Welcoming carpet laid out for powerhouse foreign SMEs
Vietnam is in a great position to lure investment from Japanese enterprises and build up its fledgling supporting industry.
However, experts warn it won’t be all plain sailing. According to Japan’s Small and Medium Enterprise Agency, there were 220,000 companies operating in the Japanese manufacturing industry. Of which, merely two per cent have invested in foreign countries. This means there is great scope for Vietnam to lure Japanese investors into its supporting industry.

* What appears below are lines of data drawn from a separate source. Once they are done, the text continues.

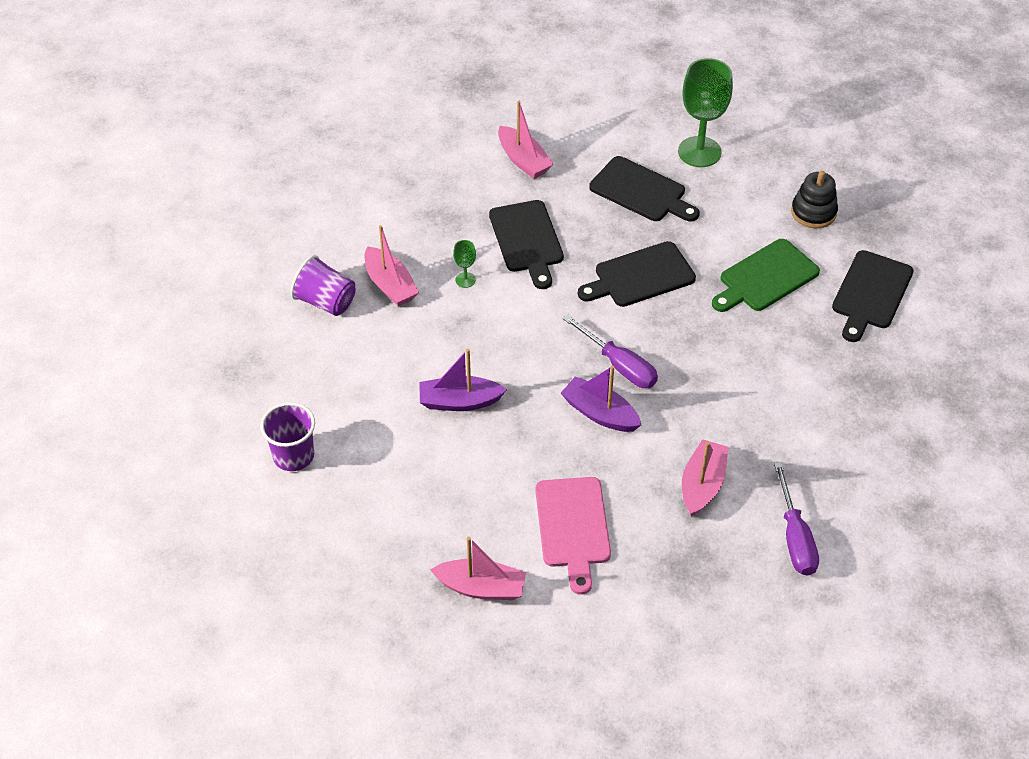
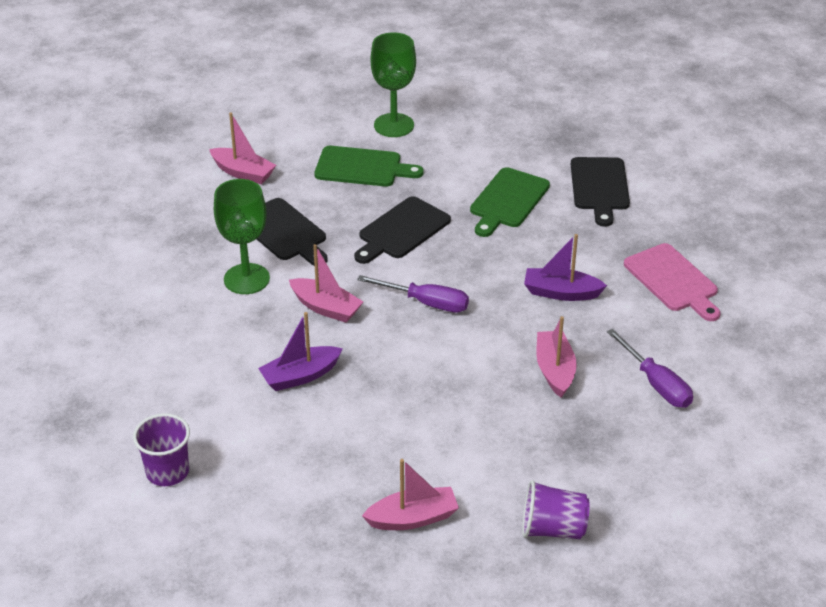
camera: 25 degrees left, 10 degrees down
purple cup [290,255,356,316] -> purple cup moved to [522,480,590,539]
pink boat [365,225,419,307] -> pink boat moved to [289,244,363,323]
green goblet [453,240,476,288] -> green goblet [214,179,270,294], size x2.29
pink cutting board [535,477,611,595] -> pink cutting board moved to [624,243,721,321]
purple boat [561,366,641,432] -> purple boat moved to [524,234,607,301]
black cutting board [589,156,700,221] -> green cutting board [314,146,424,187]
black stacking toy [791,171,838,228] -> none

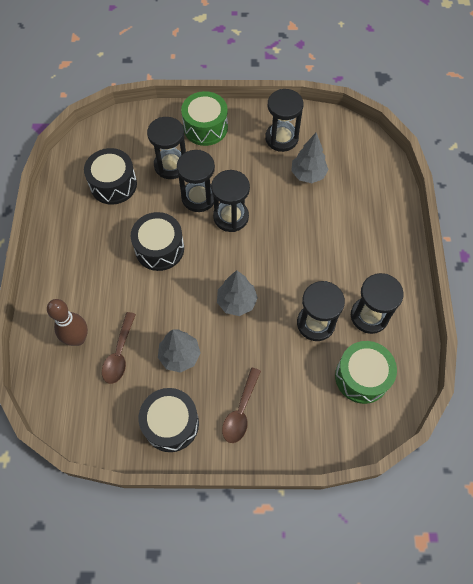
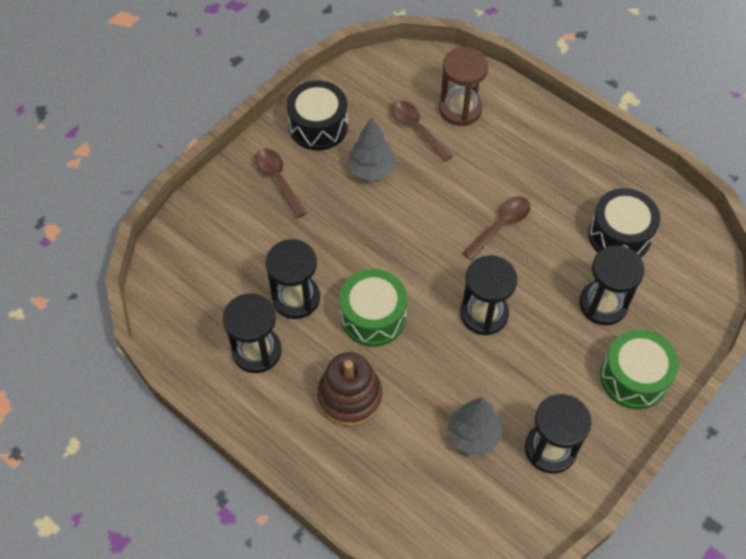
camera: 130 degrees right, 5 degrees down
brown bowling pin [47,299,88,346] -> brown hourglass [439,47,489,126]
black drum [131,212,184,271] -> brown spoon [463,196,530,260]
black hourglass [177,150,215,212] -> none
grey tree [217,271,258,316] -> none
green drum [335,341,397,404] -> green drum moved to [340,269,407,347]
none -> brown stacking toy [317,352,382,427]

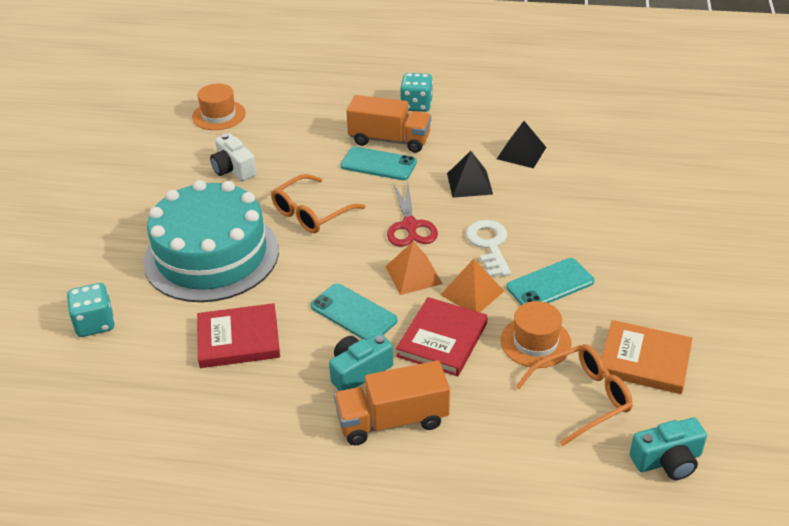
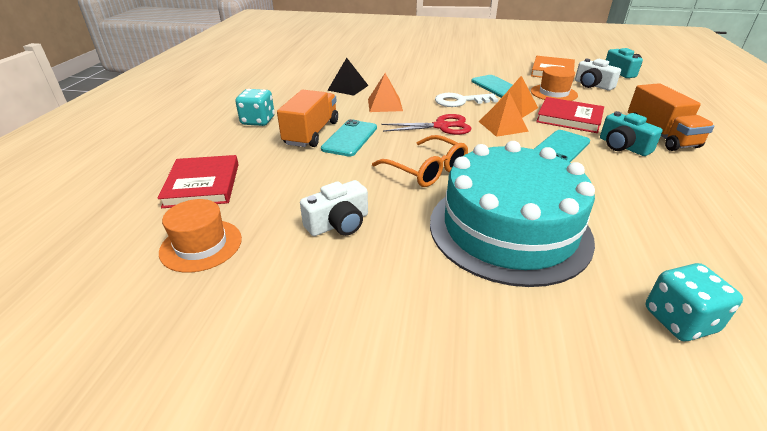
camera: 90 degrees left, 5 degrees down
red book [197,303,280,368] -> red book moved to [158,155,239,208]
black pyramid [447,151,493,198] -> orange pyramid [368,73,403,112]
orange glasses [516,344,633,446] -> white camera [575,59,621,90]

“While Vietnam is focusing on developing its supporting industry, many Japanese small- and medium-sized enterprises (SMEs) seeking ways to expand their production abroad to diversify risks owning to natural disasters and the high value of the yen. This makes the conditions favourable for Vietnam to attract these businesses,” said Japanese ambassador to Vietnam Tanizaki Yashuki.
Makoto Ryouke, assistant director of Manufacturing Support Division in Osaka, said Japanese SMEs faced many difficulties inside the country so they were looking for investment opportunities abroad, with Vietnam and Thailand being top choices.
“I come from Osaka – the city has selected Vietnam as its leading partner and top priority for SMEs [interested] in investing in South East Asian nations. In Vietnam, Japanese investors find cheaper labour costs and lower infrastructure fees,” Ryouke said. Up to 75 per cent of Osaka’s SMEs are targeting Vietnam as their South East Asian production base.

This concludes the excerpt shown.